Exercise aim
Wherever "Bound" appears in a line of the listing, that line should be returned.
+++ Recorded data +++
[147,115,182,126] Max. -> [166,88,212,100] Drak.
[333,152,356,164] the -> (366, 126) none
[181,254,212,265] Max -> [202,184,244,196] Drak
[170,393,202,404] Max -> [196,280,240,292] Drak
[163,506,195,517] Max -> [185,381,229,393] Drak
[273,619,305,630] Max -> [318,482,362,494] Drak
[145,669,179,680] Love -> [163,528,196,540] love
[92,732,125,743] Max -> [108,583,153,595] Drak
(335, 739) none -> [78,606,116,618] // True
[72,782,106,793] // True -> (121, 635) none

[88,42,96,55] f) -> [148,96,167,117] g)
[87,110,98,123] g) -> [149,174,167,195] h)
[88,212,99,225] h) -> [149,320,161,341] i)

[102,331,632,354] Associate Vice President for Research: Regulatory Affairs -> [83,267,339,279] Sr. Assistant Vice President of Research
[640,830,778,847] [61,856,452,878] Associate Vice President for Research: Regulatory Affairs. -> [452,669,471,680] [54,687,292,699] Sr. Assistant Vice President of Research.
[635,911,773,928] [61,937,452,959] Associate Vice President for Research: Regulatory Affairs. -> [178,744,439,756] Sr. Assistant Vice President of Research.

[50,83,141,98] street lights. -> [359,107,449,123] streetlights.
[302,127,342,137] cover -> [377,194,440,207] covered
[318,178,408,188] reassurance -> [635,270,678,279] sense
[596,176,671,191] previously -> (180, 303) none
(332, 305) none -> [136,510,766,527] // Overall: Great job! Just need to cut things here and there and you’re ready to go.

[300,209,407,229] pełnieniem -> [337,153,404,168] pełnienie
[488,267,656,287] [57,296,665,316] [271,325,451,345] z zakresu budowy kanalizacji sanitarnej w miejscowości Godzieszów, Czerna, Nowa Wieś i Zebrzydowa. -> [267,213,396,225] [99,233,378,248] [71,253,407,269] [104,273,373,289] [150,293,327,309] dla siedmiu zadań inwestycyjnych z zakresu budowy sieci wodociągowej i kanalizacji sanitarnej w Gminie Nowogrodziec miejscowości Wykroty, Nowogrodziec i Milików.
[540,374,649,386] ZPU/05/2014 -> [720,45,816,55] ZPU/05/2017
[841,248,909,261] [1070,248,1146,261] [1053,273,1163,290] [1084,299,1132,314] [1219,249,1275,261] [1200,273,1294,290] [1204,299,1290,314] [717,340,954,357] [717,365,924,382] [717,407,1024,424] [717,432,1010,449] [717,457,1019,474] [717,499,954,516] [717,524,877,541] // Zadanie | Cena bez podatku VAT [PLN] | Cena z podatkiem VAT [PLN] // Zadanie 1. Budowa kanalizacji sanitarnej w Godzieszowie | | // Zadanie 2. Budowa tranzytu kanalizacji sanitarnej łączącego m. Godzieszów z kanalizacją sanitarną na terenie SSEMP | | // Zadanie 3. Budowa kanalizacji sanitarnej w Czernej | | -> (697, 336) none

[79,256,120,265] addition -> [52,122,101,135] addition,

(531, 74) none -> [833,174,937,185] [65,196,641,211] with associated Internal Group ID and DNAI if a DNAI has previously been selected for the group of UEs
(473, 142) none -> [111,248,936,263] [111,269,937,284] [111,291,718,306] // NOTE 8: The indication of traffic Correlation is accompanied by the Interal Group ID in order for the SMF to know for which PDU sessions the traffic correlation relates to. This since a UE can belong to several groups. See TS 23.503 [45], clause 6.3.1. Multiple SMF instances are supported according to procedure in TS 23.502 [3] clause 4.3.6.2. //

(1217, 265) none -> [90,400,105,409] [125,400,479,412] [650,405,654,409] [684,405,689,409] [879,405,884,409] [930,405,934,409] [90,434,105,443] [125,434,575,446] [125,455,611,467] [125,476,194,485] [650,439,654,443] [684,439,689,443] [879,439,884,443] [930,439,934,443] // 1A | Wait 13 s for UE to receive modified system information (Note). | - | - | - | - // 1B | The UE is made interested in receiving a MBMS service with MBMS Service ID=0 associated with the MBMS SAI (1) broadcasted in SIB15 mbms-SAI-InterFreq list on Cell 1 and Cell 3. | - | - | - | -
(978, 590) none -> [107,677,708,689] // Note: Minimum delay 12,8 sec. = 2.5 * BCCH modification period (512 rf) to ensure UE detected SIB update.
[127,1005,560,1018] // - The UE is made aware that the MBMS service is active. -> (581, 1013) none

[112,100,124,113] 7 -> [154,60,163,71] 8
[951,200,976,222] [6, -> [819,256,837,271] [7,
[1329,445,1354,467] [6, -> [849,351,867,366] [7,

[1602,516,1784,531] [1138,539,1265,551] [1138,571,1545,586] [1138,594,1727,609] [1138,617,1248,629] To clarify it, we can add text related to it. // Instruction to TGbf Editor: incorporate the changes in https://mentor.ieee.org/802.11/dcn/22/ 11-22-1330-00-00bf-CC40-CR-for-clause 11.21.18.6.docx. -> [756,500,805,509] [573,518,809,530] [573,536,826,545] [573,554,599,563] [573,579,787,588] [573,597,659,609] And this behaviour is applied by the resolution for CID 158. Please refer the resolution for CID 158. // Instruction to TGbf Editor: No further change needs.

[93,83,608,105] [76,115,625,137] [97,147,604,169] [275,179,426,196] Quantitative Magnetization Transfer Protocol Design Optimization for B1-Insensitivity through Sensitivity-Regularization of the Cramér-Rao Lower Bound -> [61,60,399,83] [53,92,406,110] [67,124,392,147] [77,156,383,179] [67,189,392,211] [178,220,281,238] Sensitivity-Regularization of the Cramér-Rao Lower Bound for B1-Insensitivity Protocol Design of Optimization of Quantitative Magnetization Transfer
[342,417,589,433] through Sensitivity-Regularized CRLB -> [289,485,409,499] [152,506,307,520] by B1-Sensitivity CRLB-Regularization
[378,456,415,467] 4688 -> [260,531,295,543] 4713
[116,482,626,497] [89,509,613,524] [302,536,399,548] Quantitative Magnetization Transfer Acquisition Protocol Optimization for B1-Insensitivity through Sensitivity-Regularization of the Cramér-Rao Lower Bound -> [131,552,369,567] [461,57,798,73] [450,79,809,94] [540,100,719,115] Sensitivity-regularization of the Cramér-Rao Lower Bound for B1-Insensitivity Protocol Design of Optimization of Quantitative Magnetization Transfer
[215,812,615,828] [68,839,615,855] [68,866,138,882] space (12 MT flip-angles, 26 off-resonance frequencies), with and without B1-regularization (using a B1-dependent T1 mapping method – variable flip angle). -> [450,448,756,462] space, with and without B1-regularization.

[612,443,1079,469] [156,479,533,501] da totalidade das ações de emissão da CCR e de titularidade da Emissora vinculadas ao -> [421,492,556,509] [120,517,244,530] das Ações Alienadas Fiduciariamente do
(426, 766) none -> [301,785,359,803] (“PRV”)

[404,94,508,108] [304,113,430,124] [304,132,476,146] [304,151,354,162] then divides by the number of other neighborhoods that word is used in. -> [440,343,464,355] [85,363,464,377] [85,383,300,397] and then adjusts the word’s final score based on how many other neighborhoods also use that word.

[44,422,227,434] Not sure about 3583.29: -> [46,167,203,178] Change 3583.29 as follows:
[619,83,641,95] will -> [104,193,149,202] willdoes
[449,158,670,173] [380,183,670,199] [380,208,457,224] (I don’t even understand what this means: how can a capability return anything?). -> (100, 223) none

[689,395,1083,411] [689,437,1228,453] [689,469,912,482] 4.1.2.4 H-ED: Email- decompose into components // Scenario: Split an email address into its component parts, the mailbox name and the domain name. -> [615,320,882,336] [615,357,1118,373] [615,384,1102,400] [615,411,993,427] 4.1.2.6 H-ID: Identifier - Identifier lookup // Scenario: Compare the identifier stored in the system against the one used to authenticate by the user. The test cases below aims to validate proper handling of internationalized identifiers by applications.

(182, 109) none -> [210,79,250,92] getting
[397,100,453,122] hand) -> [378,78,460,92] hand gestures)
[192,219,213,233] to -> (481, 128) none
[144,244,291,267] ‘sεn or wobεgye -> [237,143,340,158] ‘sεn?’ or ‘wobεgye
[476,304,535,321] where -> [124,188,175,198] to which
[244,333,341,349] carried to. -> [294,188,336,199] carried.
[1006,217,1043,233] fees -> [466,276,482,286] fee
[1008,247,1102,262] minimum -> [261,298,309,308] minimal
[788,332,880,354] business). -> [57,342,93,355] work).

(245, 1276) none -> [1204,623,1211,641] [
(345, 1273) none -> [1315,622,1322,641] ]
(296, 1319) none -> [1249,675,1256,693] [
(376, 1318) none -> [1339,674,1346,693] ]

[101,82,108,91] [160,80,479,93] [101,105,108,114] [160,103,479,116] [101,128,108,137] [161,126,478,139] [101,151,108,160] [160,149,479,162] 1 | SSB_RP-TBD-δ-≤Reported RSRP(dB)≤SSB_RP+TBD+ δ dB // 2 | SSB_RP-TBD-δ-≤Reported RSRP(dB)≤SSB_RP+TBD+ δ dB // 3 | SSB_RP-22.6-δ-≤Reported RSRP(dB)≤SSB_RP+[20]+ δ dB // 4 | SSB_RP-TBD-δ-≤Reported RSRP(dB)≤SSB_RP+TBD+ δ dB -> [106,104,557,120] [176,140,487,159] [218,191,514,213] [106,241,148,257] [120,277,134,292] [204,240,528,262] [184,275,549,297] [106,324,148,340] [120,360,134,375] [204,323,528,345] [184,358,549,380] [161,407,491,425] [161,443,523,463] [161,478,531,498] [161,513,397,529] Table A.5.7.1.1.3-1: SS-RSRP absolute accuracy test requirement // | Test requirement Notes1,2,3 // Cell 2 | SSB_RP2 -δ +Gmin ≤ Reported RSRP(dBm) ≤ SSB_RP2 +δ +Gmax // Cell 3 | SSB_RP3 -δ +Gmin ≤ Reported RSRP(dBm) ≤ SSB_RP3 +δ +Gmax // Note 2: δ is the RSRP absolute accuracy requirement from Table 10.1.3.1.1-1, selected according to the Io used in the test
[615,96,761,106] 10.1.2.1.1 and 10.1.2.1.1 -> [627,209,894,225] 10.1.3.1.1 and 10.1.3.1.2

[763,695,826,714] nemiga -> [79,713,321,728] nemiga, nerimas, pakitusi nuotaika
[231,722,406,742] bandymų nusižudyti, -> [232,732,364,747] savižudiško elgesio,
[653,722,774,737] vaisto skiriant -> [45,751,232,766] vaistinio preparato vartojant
+++
Finished exercise
[93,83,608,105] [76,115,625,137] [97,147,604,169] [275,179,426,196] Quantitative Magnetization Transfer Protocol Design Optimization for B1-Insensitivity through Sensitivity-Regularization of the Cramér-Rao Lower Bound -> [61,60,399,83] [53,92,406,110] [67,124,392,147] [77,156,383,179] [67,189,392,211] [178,220,281,238] Sensitivity-Regularization of the Cramér-Rao Lower Bound for B1-Insensitivity Protocol Design of Optimization of Quantitative Magnetization Transfer
[116,482,626,497] [89,509,613,524] [302,536,399,548] Quantitative Magnetization Transfer Acquisition Protocol Optimization for B1-Insensitivity through Sensitivity-Regularization of the Cramér-Rao Lower Bound -> [131,552,369,567] [461,57,798,73] [450,79,809,94] [540,100,719,115] Sensitivity-regularization of the Cramér-Rao Lower Bound for B1-Insensitivity Protocol Design of Optimization of Quantitative Magnetization Transfer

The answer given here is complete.